Once Upon a Time—Complete 2nd Season
(ABC)
Merging fairy-tale characters and 21st century civilians seemed like a good idea for a new series, but how does the gimmick keep going during the second season without becoming old-hat? The creators don’t entire solve this problem: the combination of soap opera and fantasy that worked during the first season ends up weirder but less entertaining.
In such a format, even charming performers like Lana Parrilla and Jennifer Morrison can’t escape their restrictive shells. The Blu-ray image looks tremendous; extras include a behind-the-scenes featurette, deleted scenes, bloopers and commentaries.
(Warners)
George Stevens’ iconic 1953 western stars Alan Ladd as the eponymous gunslinger who arrives in a small town to assist a homesteader against a ruthless cattle baron and his scary hired gun. If Stevens’ direction is stilted at times, the story and characters’ simplicity has ensured that it remains a landmark Hollywood western.
Warners’ hi-def transfer gives Loyal Griggs’ Oscar-winning cinematography the color and detail it’s longed lacked on video; the lone extra is George Stevens Jr.’s informative commentary.
The Company You Keep
(Sony)
In this occasionally gripping political thriller, director Robert Redford plays a former radical whose “new” life as a single father and lawyer is blown with the arrest of one of his compatriots for a murder 40+ years earlier.
Despite its by-the-numbers plot and mixed bag of performers (Shia LaBeouf is too slight as the crusading journalist—he even pronounces “Albany” incorrectly—while vets Redford, Julie Christie and Susan Sarandon score), Redford and screenwriter Lem Dobbs have made a rare intelligent American movie.

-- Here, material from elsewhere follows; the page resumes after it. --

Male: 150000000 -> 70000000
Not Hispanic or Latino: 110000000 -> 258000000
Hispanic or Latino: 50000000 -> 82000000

Extras include a making-of featurette, interviews and press conference.
(Strand)
The first film in Austrian director Ulrich Seidl’s trilogy, Love follows a 50-year-old mother of a teenage daughter who vacations in Kenya to have sex with local black men: while the sex-tourist angle isn’t condescendingly dramatized, there’s also none of the insight of Frenchman Laurent Cantet’s Heading South.

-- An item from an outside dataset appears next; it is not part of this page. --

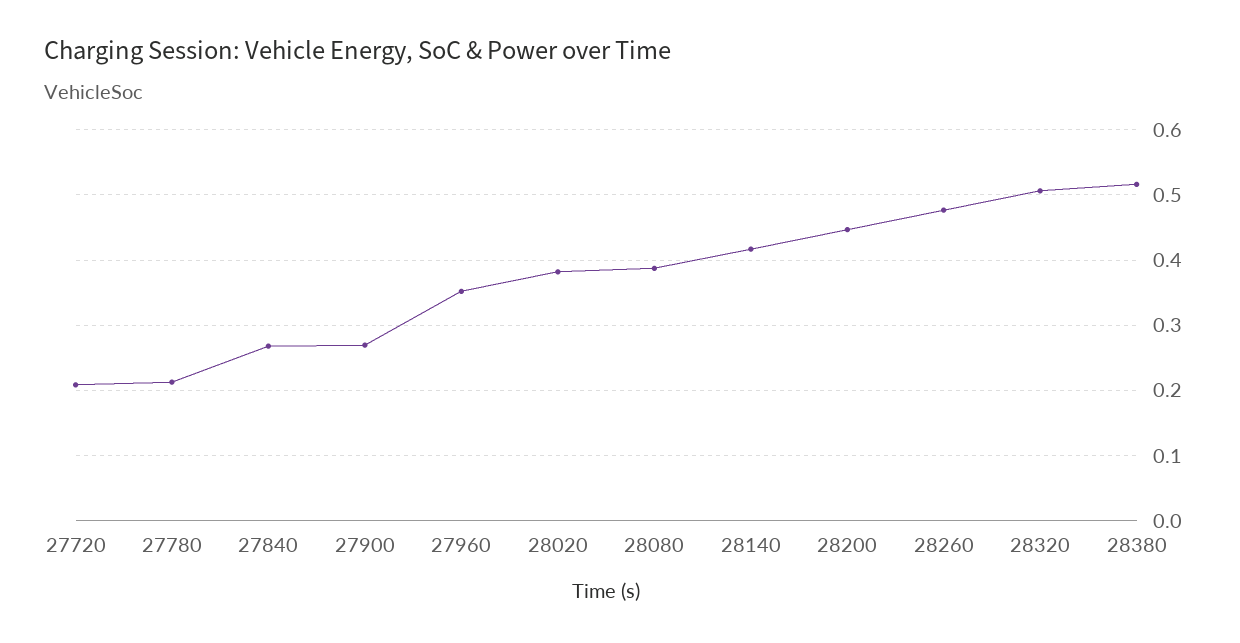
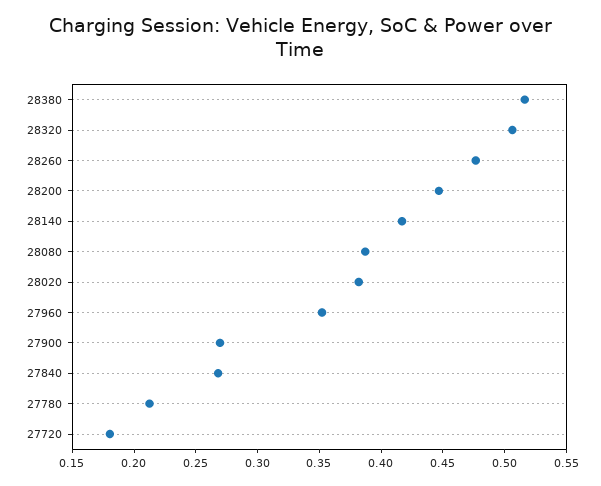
27720: 0.21 -> 0.18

Seidl unflinchingly shows the simultaneous exploitation of tourists and natives, so this stridently anti-romantic film never becomes sentimental. What that bodes for the rest of his trilogy is anyone’s guess.

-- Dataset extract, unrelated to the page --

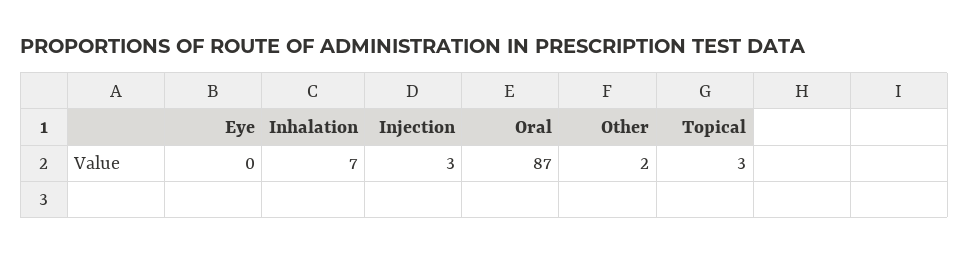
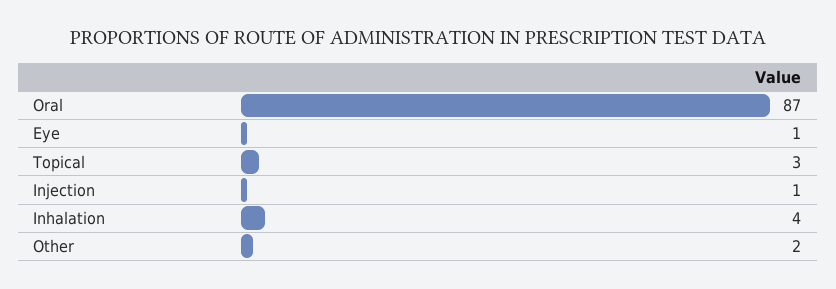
Eye: 0 -> 1
Inhalation: 7 -> 4
Injection: 3 -> 1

Robert Williams—Mr. Bitchin’
(Cinema Libre)
Underground artist Robert Williams might be best known to mainstream audiences for his painting Appetite for Destruction, which became the controversial cover of Guns’n’Roses’ smash debut; Mary C. Reese’s impressively offhand documentary doesn’t dwell on it, instead putting it in the context of Williams’ long career.
Williams himself comes off fairly engaging in interviews, and Reese smartly balances biographical info for those unfamiliar with him and details for Williams’ fans.
Southland—Complete Final Season
(Warners)
In its fifth season, this L.A. cop series has a gritty look as it displays the dirty work other shows don’t, but some of the writing—especially when showing the personal lives of the men and women who deal with violent individuals daily—is clichéd and lazy.
Still, the solid acting makes the flawed show a watchable look at flawed people trying to protect society. All ten episodes of the final season are included; extras comprise deleted scenes and a making-of featurette.